Listed records:
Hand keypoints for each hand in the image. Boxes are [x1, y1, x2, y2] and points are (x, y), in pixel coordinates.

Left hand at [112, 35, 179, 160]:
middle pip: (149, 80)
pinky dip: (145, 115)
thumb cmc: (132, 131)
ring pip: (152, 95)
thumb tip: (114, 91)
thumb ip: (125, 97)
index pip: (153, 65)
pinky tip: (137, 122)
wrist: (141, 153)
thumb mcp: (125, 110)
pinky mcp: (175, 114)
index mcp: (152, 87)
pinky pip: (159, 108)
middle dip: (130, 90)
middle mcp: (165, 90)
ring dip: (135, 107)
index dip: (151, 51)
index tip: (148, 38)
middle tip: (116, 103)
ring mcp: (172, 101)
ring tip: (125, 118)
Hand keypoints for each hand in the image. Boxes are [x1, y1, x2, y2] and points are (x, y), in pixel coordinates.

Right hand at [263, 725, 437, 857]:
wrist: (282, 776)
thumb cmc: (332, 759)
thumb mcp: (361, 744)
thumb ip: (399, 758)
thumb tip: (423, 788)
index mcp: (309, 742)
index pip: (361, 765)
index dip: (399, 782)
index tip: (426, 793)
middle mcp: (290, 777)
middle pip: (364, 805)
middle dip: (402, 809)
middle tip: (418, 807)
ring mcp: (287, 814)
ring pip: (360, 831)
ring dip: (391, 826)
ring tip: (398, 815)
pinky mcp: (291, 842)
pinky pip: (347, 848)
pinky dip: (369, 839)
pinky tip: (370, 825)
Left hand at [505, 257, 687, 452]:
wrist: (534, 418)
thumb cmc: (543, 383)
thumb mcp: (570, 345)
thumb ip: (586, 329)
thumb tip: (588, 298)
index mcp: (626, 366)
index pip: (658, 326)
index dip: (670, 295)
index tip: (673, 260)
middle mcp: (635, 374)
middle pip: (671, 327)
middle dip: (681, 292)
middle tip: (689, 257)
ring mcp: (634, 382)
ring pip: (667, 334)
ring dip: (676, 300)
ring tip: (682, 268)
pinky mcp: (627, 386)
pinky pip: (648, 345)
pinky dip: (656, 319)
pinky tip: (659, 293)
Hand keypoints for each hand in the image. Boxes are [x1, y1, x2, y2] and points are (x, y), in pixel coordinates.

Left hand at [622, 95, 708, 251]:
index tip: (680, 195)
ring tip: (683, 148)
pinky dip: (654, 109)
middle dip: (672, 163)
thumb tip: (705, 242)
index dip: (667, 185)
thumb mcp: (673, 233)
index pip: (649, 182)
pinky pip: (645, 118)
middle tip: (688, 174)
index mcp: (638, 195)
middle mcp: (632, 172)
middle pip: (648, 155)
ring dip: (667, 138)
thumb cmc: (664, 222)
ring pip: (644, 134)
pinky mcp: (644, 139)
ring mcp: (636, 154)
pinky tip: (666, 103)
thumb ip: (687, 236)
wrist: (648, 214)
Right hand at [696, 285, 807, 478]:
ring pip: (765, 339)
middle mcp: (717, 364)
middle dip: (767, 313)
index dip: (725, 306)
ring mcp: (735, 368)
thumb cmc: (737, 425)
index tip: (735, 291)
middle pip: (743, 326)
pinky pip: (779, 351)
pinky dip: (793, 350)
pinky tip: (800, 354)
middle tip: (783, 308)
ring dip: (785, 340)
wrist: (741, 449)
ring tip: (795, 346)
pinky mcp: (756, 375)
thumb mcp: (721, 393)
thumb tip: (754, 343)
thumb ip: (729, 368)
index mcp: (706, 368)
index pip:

Exercise:
An acceptable answer repeats every entry exactly, with nothing omitted.

Completed exercise:
Hand keypoints for each hand in the image. Boxes are [x1, y1, x2, y2] and points are (x, y), in pixel coordinates.

Left hand at [112, 35, 179, 160]:
middle pip: (149, 80)
pinky dip: (145, 115)
thumb cmc: (132, 131)
ring pip: (152, 95)
thumb tip: (114, 91)
thumb ip: (125, 97)
index pip: (153, 65)
pinky tip: (137, 122)
wrist: (141, 153)
thumb mcp: (125, 110)
pinky mcp: (175, 114)
index mcp: (152, 87)
pinky pip: (159, 108)
middle dip: (130, 90)
middle mcp: (165, 90)
ring dip: (135, 107)
index dip: (151, 51)
index tip: (148, 38)
middle tip: (116, 103)
ring mcp: (172, 101)
ring tip: (125, 118)
Hand keypoints for each hand in the image. Boxes are [x1, y1, x2, y2] and points are (x, y), in pixel coordinates.

Right hand at [263, 725, 437, 857]:
wrist: (282, 776)
thumb cmc: (332, 759)
thumb mcp: (361, 744)
thumb ip: (399, 758)
thumb tip: (423, 788)
index mcp: (309, 742)
index pip: (361, 765)
index dip: (399, 782)
index tip: (426, 793)
middle mcp: (290, 777)
middle pip: (364, 805)
middle dip: (402, 809)
middle tip: (418, 807)
ring mcp: (287, 814)
ring pip: (360, 831)
ring dip: (391, 826)
ring tip: (398, 815)
pinky mcp: (291, 842)
pinky pip: (347, 848)
pinky dip: (369, 839)
pinky tip: (370, 825)
Left hand at [505, 257, 687, 452]:
wrist: (534, 418)
thumb cmc: (543, 383)
thumb mcp: (570, 345)
thumb ip: (586, 329)
thumb tip: (588, 298)
index mcp: (626, 366)
index pip: (658, 326)
index dip: (670, 295)
index tip: (673, 260)
middle mcp: (635, 374)
middle pip: (671, 327)
middle dip: (681, 292)
middle tip: (689, 257)
ring mcp: (634, 382)
ring pip: (667, 334)
ring dip: (676, 300)
ring tip: (682, 268)
pinky mcp: (627, 386)
pinky pip: (648, 345)
pinky dip: (656, 319)
pinky tip: (659, 293)
Hand keypoints for each hand in the image. Boxes are [x1, y1, x2, y2] and points are (x, y), in pixel coordinates.

Left hand at [622, 95, 708, 251]:
index tip: (680, 195)
ring tip: (683, 148)
pinky dip: (654, 109)
middle dip: (672, 163)
thumb tip: (705, 242)
index dip: (667, 185)
thumb mcp: (673, 233)
index pip: (649, 182)
pinky pip: (645, 118)
middle tip: (688, 174)
index mcp: (638, 195)
middle mcp: (632, 172)
middle pip: (648, 155)
ring dip: (667, 138)
thumb cmc: (664, 222)
ring pip: (644, 134)
pinky mcp: (644, 139)
ring mcp: (636, 154)
pinky tip: (666, 103)
thumb ip: (687, 236)
wrist: (648, 214)
Right hand at [696, 285, 807, 478]:
ring pip: (765, 339)
middle mcp: (717, 364)
middle dip: (767, 313)
index dip: (725, 306)
ring mcp: (735, 368)
thumb cmc: (737, 425)
index tip: (735, 291)
middle pip: (743, 326)
pinky pip: (779, 351)
pinky dip: (793, 350)
pinky tip: (800, 354)
middle tip: (783, 308)
ring dip: (785, 340)
wrist: (741, 449)
ring tip: (795, 346)
pinky mcp: (756, 375)
thumb mcp: (721, 393)
thumb tip: (754, 343)
thumb ip: (729, 368)
index mcp: (706, 368)
index pip:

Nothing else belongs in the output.